Rollen bringen Ziele mit sich
Ohne Klarheit der eigenen Rolle findet man sich schnell in Tätigkeiten, die gemacht werden müssen, aber die dafür Sorgen, dass man sich mehr und mehr von seiner eigentlichen Tätigkeit distanziert. Plötzlich sortiert man die Teamklamotten, anstatt sich um die Entwicklung der Mannschaft zu kümmern. Je mehr man macht, umso häufiger kommen Fragen auf, für die man keine Zeit oder ausreichende Befähigung hat. Sich selbst diese Fragen beantworten, dies vielleicht auch mit der Organisation abzusprechen, sorgt sehr schnell dazu, dass man die eigenen Aufgaben besser kennt.
Aber nicht nur das, sondern es wird auch viel klarer, an welcher Stelle in meiner Organisation ich welchen Menschen brauche. Selbst wenn man das notwendige Wissen hat, um Fragen zu beantworten oder weiterhelfen zu können, sind es zeitliche Ressourcen, die mich oder uns binden. Das Wissen über die eigene Rolle, die konkrete Aufgabe und die definierten Ziele zeigt Lücken in der Organisation auf und kann helfen, für diese Blackholes Menschen zu finden, die einen unterstützen.
Ein Aufruf zur Reflexion
Die Herausforderungen, die Trainer:innen und Sportpsycholog:innen im Sport begegnen, sind vielfältig. Sie erfordern nicht nur Fachwissen, sondern auch ein tiefes Verständnis für die Dynamik menschlichen Verhaltens. Rollenklarheit fungiert nicht nur als Instrument zur Konfliktminimierung, sondern als Katalysator für individuelle und kollektive Spitzenleistungen.

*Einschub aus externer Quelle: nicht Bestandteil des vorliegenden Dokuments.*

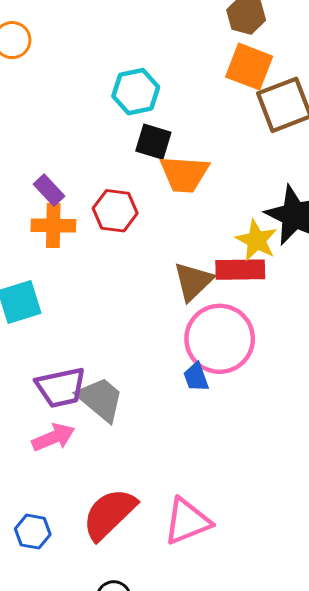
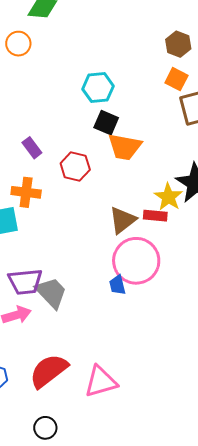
orange square: (249, 67) -> (176, 79), size x0.7
orange cross: (53, 225) -> (26, 192), moved
red rectangle: (240, 270) -> (155, 216), size x0.7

Die eigene Rolle sauber zu definieren und sich abzugrenzen, schafft nicht nur Ressourcen, sondern lenkt auch den Fokus auf das Wesentliche. Meine wichtigsten Fragen waren: Was ist eigentlich meine Aufgabe und woran wird mein Erfolg gemessen? Welche Erwartungen bringe ich an meine Rolle mit, und wie klar ist meine eigene Rolle? Welche Rollen begegnen mir im Trainerstab, in der Organisation auf dem Feld? Und was ist deren Aufgabe? In einer Welt, die häufig von Leistung und Erfolg geprägt ist, sollten wir nicht vergessen, dass Klarheit der erste Schritt zu wahrer Teamstärke und persönlichem Wachstum ist.
Fazit
Auch wenn der Sport, und vor allem das Spiel selbst durch Regeln und Rollen klar definiert ist und das Spiel einfach und klar scheint, verschwimmen die Grenzen mit engerer und längerer Zusammenarbeit zunehmend. In der komplexen Welt des Sports ist Rollenklarheit nicht nur eine organisatorische Notwendigkeit – sie ist der Schlüssel zu einer nachhaltigen und erfolgreichen Sportkultur.
Literatur
Deci, E & Ryan, R., (2000), The „What“ and „Why“ of Goal Pursuit, Human Needs and the Self-Determination of Beahvior, Psychology Inquiry, Vol. 11
Lyle, J. (2005). Sports coaching concepts: A framework for coaches‘ behaviour. Routledge.
https://www.taylorfrancis.com/books/mono/10.4324/9780203994986/sports-coaching-concepts-john-lyle
Tajfel, H. & Turner, J. C. (1986). The social identity theory of intergroup behavior. In S. Worchel & W. G. Austin (Hrsg.), Psychology of intergroup relations (S. 7–24). Chicago: Nelson.